In Mumbai, I’d seen a promotional video saying, “When the heavens open up, families get closer.” It was for the Leela Kempinski, at Goa’s southern tip, so that’s where I went, joining families who, in the Indian way, felt incredibly romantic about rain but were drawn also by cut-price monsoon rates. The hotel’s 75 acres boasted a beach, a 12-hole golf course, gorgeous gardens, and a spa with an Ayruvedic clinic. Dr. Arun Aravind, the personable young medic in charge, emphasized the importance of the monsoon in his work. “It’s the best time for administering rejuvenation therapy,” he said. “Over sixty percent of my patients have problems that are stress-related.” Toxins are removed from the body by purging, vomiting, and sweating, and from the head by nasal infusions that flush the sinuses. He also prescribes baths and massages with medicated oils. “The rains come after a dry, hot summer when we crave water. Then, as nature gives it to us, the body, and the balance of the doshas, are affected in a way that, quite simply, is beneficial.”

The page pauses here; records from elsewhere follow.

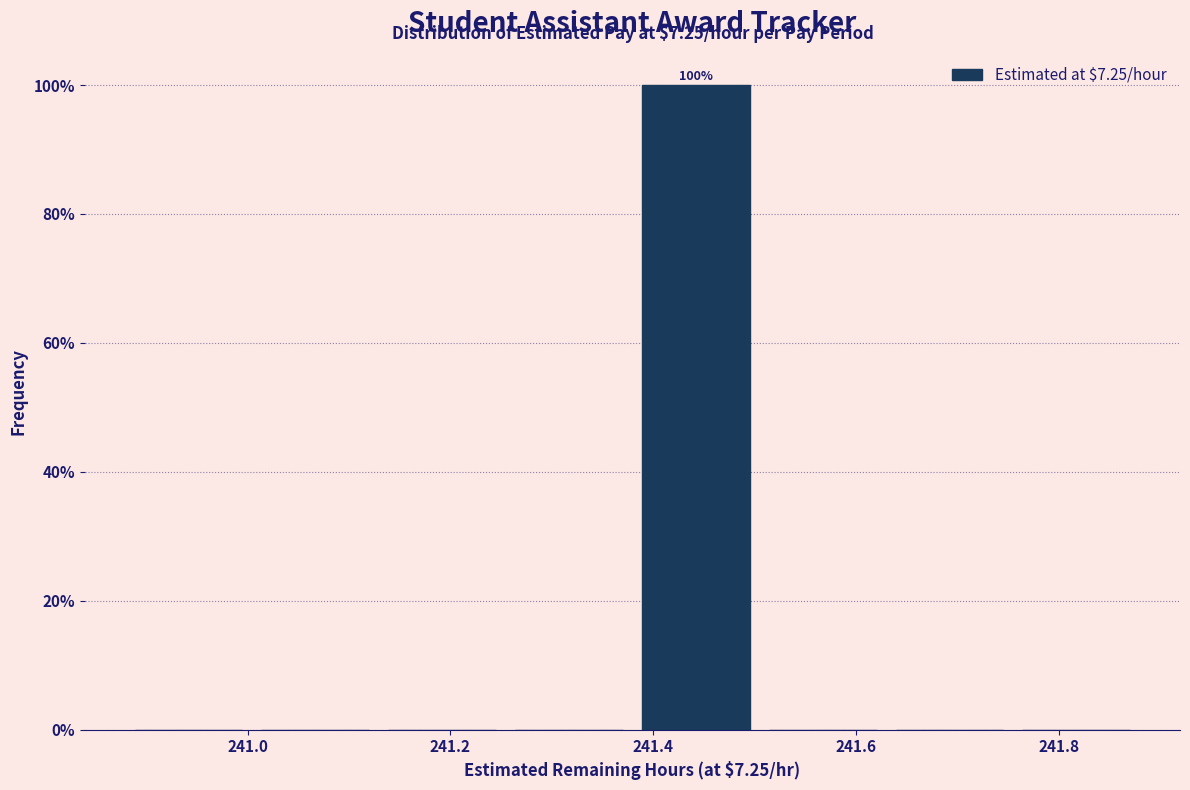

Which range on the x-axis has the tallest bar?

241.38 to 241.50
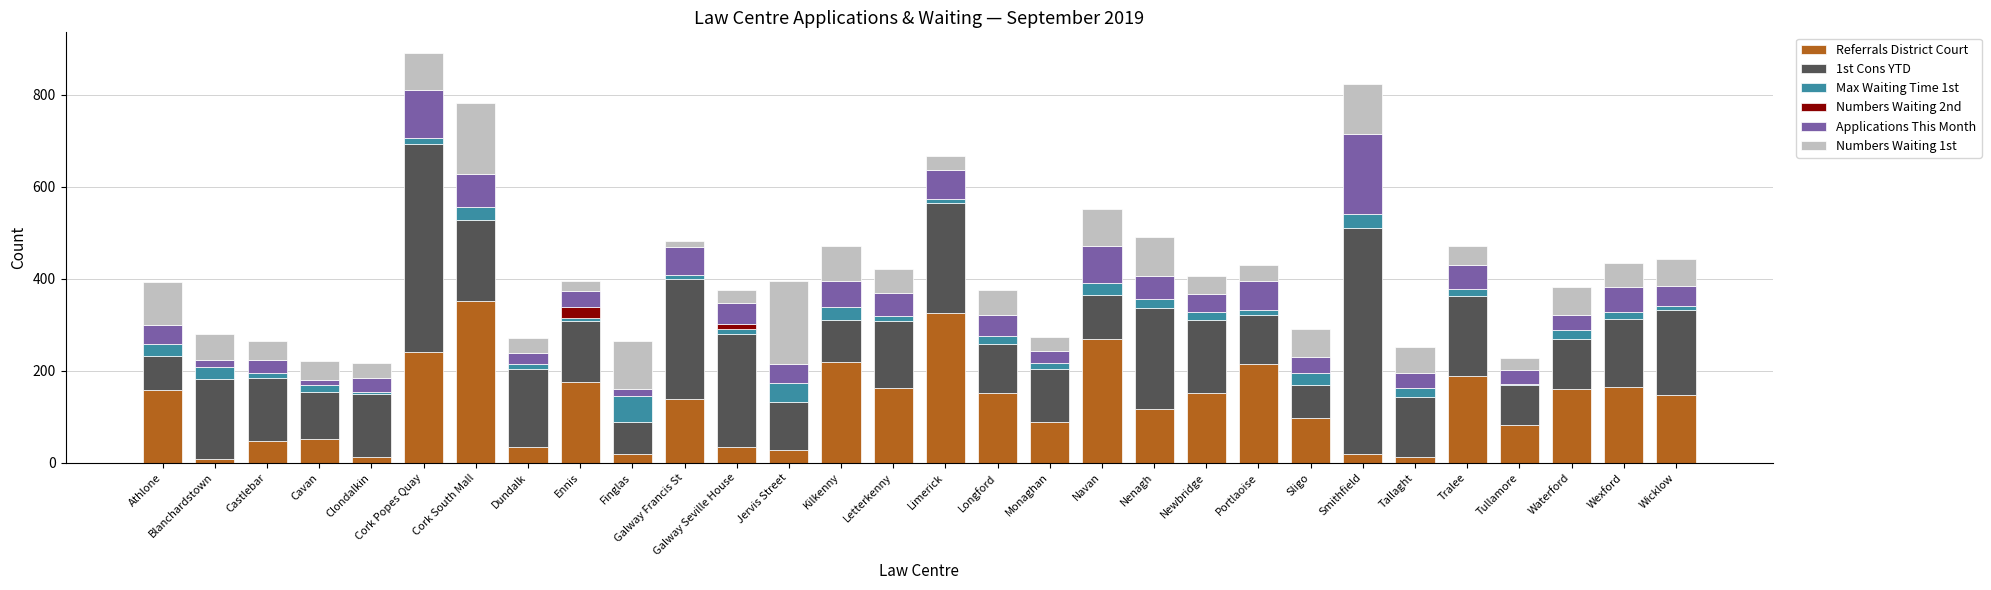

What is the sum of all Referrals District Court values?

3869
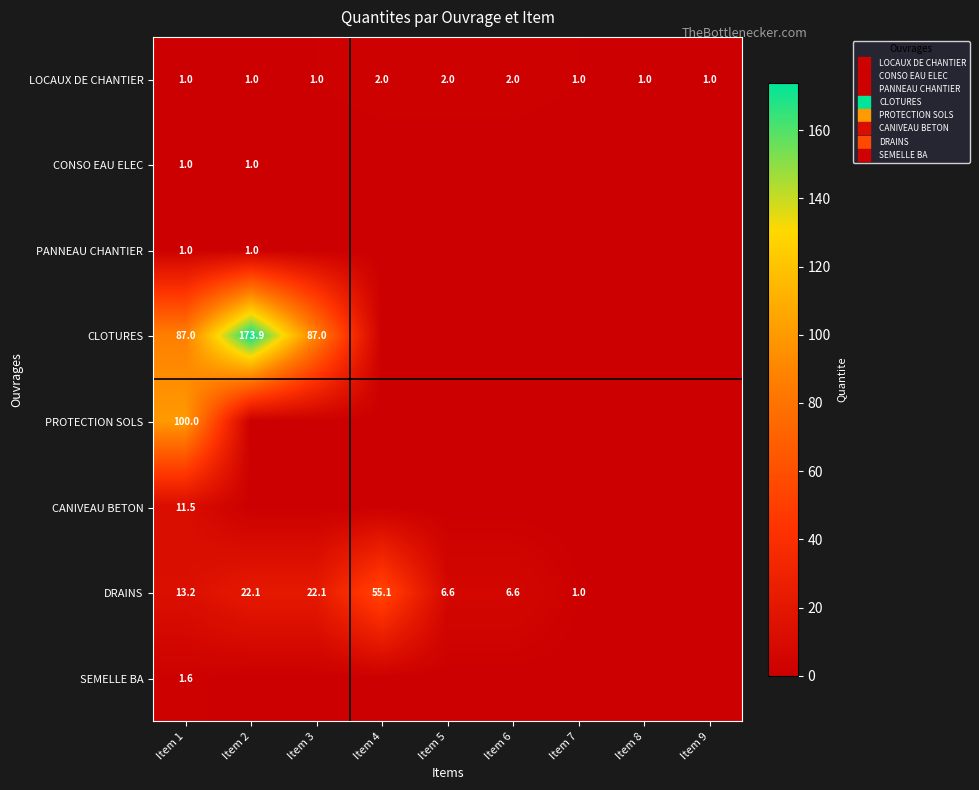

What is the sum of all LOCAUX DE CHANTIER values?

12.0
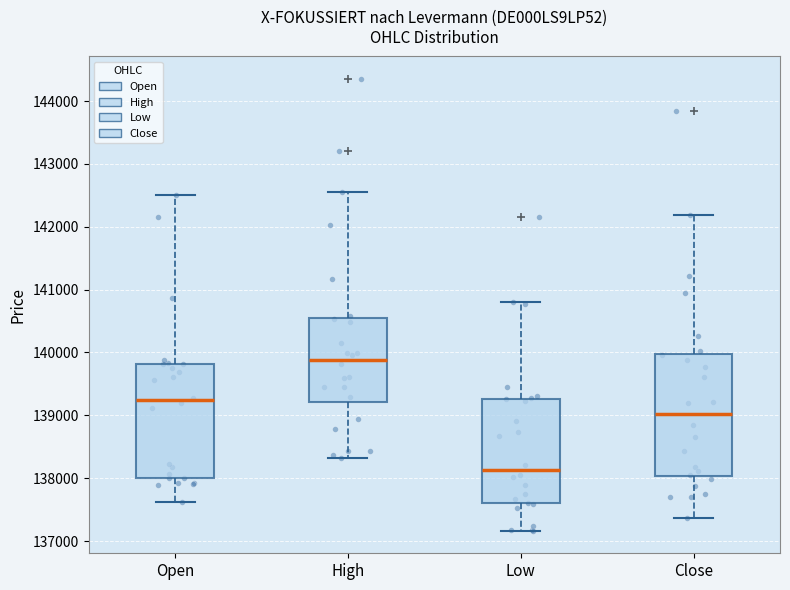

Reading left to right, read every box against the y-axis: the position of its median line, the range the box covers, and the ends of its whiskers. The values are not printed on the chart, so give them approximately, as read against the axis.

Open: median 139200, box 138000 to 139800, whiskers 137600 to 142500
High: median 139900, box 139200 to 140500, whiskers 138300 to 142600
Low: median 138100, box 137600 to 139300, whiskers 137200 to 140800
Close: median 139000, box 138000 to 140000, whiskers 137400 to 142200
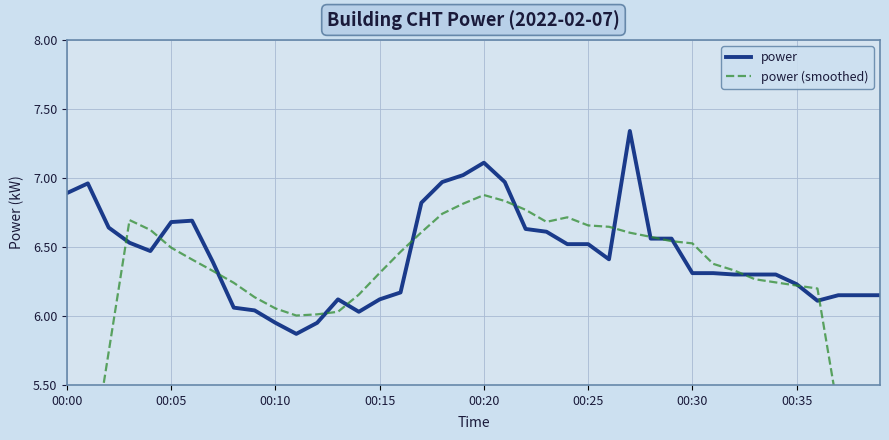

How many lines are shown in the chart?

2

During my stay at the Kempinski, I met some nice people, learned a Hindi greeting from angelic-looking ten-year-old twins named Prakesh and Dimple, discovered later (from a shocked old Jaipur couple on whom I tried it) that it was, in fact, a bloodcurdling oath, joined a gang of fathers and sons for an informal cricket match, and became friendly with a whisky-drinking Delhi bookseller who had known Graham Greene.

The monsoon was a subject everyone had an opinion on. Most were pessimistic, many worrying about impending water shortages and inadequate “rain harvesting.” I certainly hadn’t experienced, this time, the roaring inch-a-minute precipitation that left the air fluid and fizzing (and, left you, if you got caught in it, half-blinded, half-drowned, and utterly elated). But in fairness, this being August, the cycle was now nearing its end—though still hinting, periodically, at the dreamy colors and haunting fragrances that, in season, gave this beautiful, tranquil, endlessly interesting corner of India its particular magic.

Alexander Frater was chief travel correspondent for The Observer, and has written for numerous other publications, including The New Yorker and The New York Times. Two of his books, Beyond the Blue Horizon and Chasing the Monsoon (both international bestsellers) were made into major BBC television films. He lives in London.